Suppose that we wish to predict whether a given stock will issue a dividend this year (“Yes” or “No”) based on X, last year’s percent profit. We examine a large number of companies and discover that the mean value of X for companies that issued a dividend was X̄ = 10, while the mean for those that didn’t was X̄ = 0. In addition, the variance of X for these two sets of companies was σ̂ 2 = 36. Finally, 80 % of companies issued dividends. Assuming that X follows a normal distribution, predict the probability that a company will issue a dividend this year given that its percentage profit was X = 4 last year.

We’re going to use Pr(Dividend = k|X = x) = \(\frac{\pi_kf_k(x)}{\Sigma_{l=1}^K\pi_lf_l(x)}\) where

\(f_k(x)\) is the normal density function with the variance and means stated above.
The prior \(\pi_k\) is .8 / .2 for Dividend = Yes / No.

library(tidyverse)

(.8 * dnorm(4, 10, 6)) / sum(c(.2,.8) * c(dnorm(4,0,6), dnorm(4,10,6)))

## [1] 0.7518525

8)

Suppose that we take a data set, divide it into equally-sized training and test sets, and then try out two different classification procedures. First we use logistic regression and get an error rate of 20 % on the training data and 30 % on the test data. Next we use 1-nearest neighbors (i.e. K = 1) and get an average error rate (averaged over both test and training data sets) of 18 %. Based on these results, which method should we prefer to use for classification of new observations?
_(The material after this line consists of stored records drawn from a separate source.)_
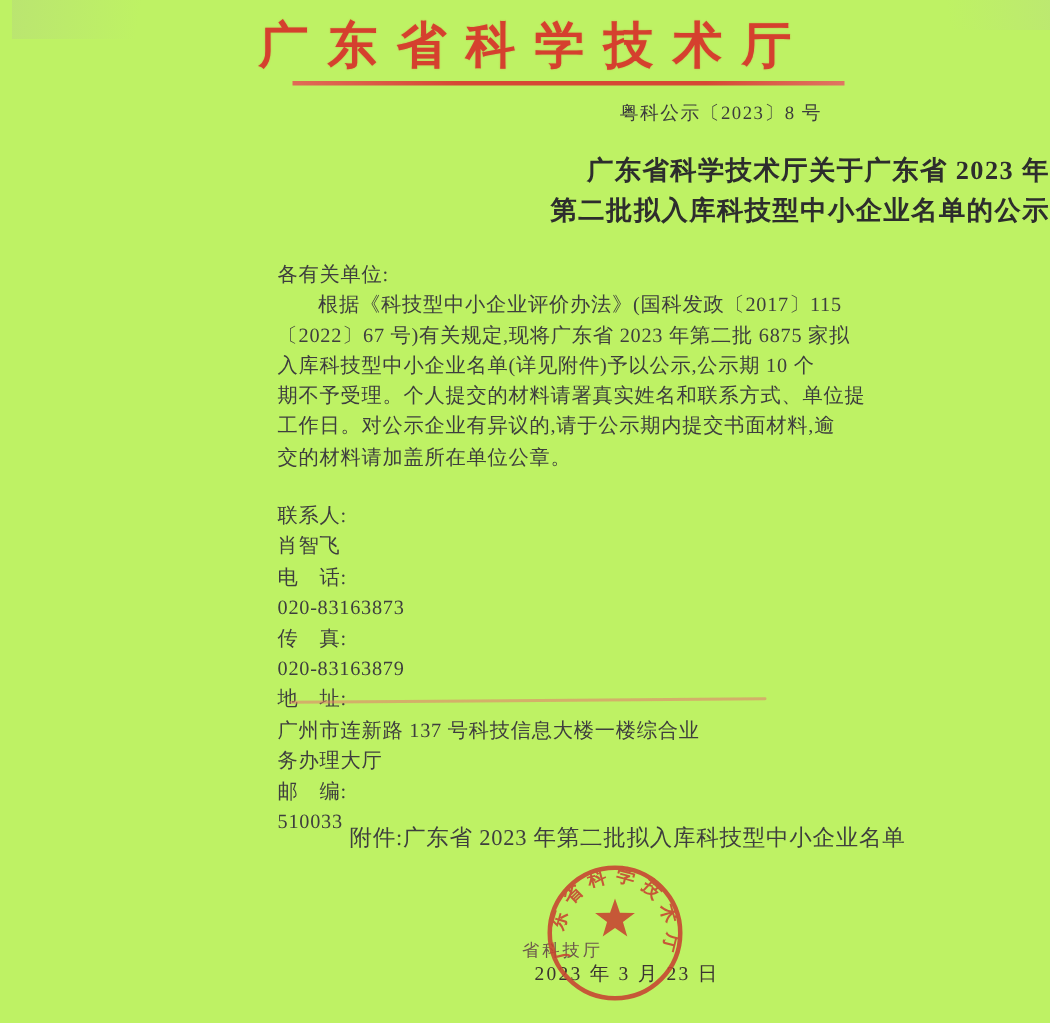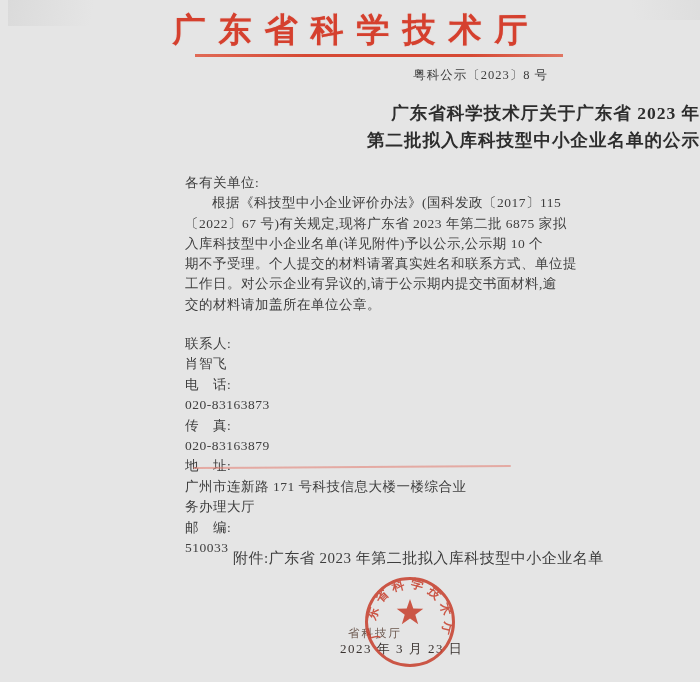--- a/index.html
+++ b/index.html
@@ -1,17 +1,17 @@
 <!DOCTYPE html>
 <html><head>
 <meta charset="utf-8">
 <style>
   html,body{margin:0;padding:0;background:#ffffff;}
   .page{
-    position:relative;width:700px;height:682px;background:#e5e5e5;
+    position:relative;width:700px;height:682px;background:#bef264;
     font-family:"Liberation Serif", serif;overflow:hidden;
   }
   
   .smudge-tl{position:absolute;top:0;left:8px;width:120px;height:26px;
     background:linear-gradient(100deg, rgba(170,170,170,.18), rgba(255,255,255,0) 70%);}
   .smudge-tr{position:absolute;top:0;right:0;width:90px;height:20px;
     background:linear-gradient(260deg, rgba(180,180,180,.15), rgba(255,255,255,0) 75%);}
 
   .agency-name{
     position:absolute;top:8px;left:0;width:100%;text-align:center;
@@ -37,21 +37,21 @@
   .contact-label{white-space:pre;flex:0 0 auto;}
   .contact-value{width:292px;}
 
   .faint-line{position:absolute;top:466px;left:193px;width:318px;height:2px;
     background:rgba(228,122,110,.55);transform:rotate(-.4deg);border-radius:1px;}
 
   .attachment-line{position:absolute;top:549px;left:233px;font-size:15px;color:#3e3e3e;letter-spacing:.5px;}
 
   .issuer-text{position:absolute;top:626px;left:348px;width:124px;text-align:left;
     font-size:11.5px;color:#6a564c;letter-spacing:2px;}
-  .seal-date{position:absolute;top:640px;left:340px;width:156px;text-align:left;
+  .seal-date{position:absolute;top:640px;left:340px;width:156px;text-align:center;
     font-size:13px;color:#3a3330;letter-spacing:1.5px;}
   .seal-svg{position:absolute;top:560px;left:348px;opacity:.88;}
   .seal-ring{stroke:#c84331;stroke-width:3;fill:none;}
   .seal-star{fill:#c84331;}
   .seal-arc-text{fill:#c84331;font-size:12.5px;font-weight:700;letter-spacing:5px;
     font-family:"Liberation Serif", serif;}
 </style>
 </head>
 <body>
 
@@ -89,21 +89,21 @@
     <div class="contact-row">
       <span class="contact-label">电　话:</span>
       <span class="contact-value">020-83163873</span>
     </div>
     <div class="contact-row">
       <span class="contact-label">传　真:</span>
       <span class="contact-value">020-83163879</span>
     </div>
     <div class="contact-row">
       <span class="contact-label">地　址:</span>
-      <span class="contact-value">广州市连新路 171 号科技信息大楼一楼综合业务办理大厅</span>
+      <span class="contact-value">广州市连新路 137 号科技信息大楼一楼综合业务办理大厅</span>
     </div>
     <div class="contact-row">
       <span class="contact-label">邮　编:</span>
       <span class="contact-value">510033</span>
     </div>
   </div>
 
   <div class="faint-line"></div>
 
   <div class="attachment-line">附件:广东省 2023 年第二批拟入库科技型中小企业名单</div>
Why?*

Logistic regression (and LDA) both produce linear decision boundaries. The KNN is a non-parametric approach. With K = 1, KNN is highly flexible, and the training error rate would be 0. Thus the test error rate is actually 36%. Therefore the LDA is the better choice.

9) Odds

a)

On average, what fraction of people with an odds of 0.37 of defaulting on their credit card payment will in fact default?

Using the odds formula we get \(\frac{p(x)}{1 - p(x)} = 0.37\). If we multiply both sides by the denominator, then take add p(x) from the right hand side, we get \(1.37p(x) = .37\). Therefore \(p(x)\) is 0.27 or 27%.

b)

Suppose that an individual has a 16 % chance of defaulting on her credit card payment. What are the odds that she will default?

Plugging in to the odds formula, we get .16 / (1 - .16) = .19.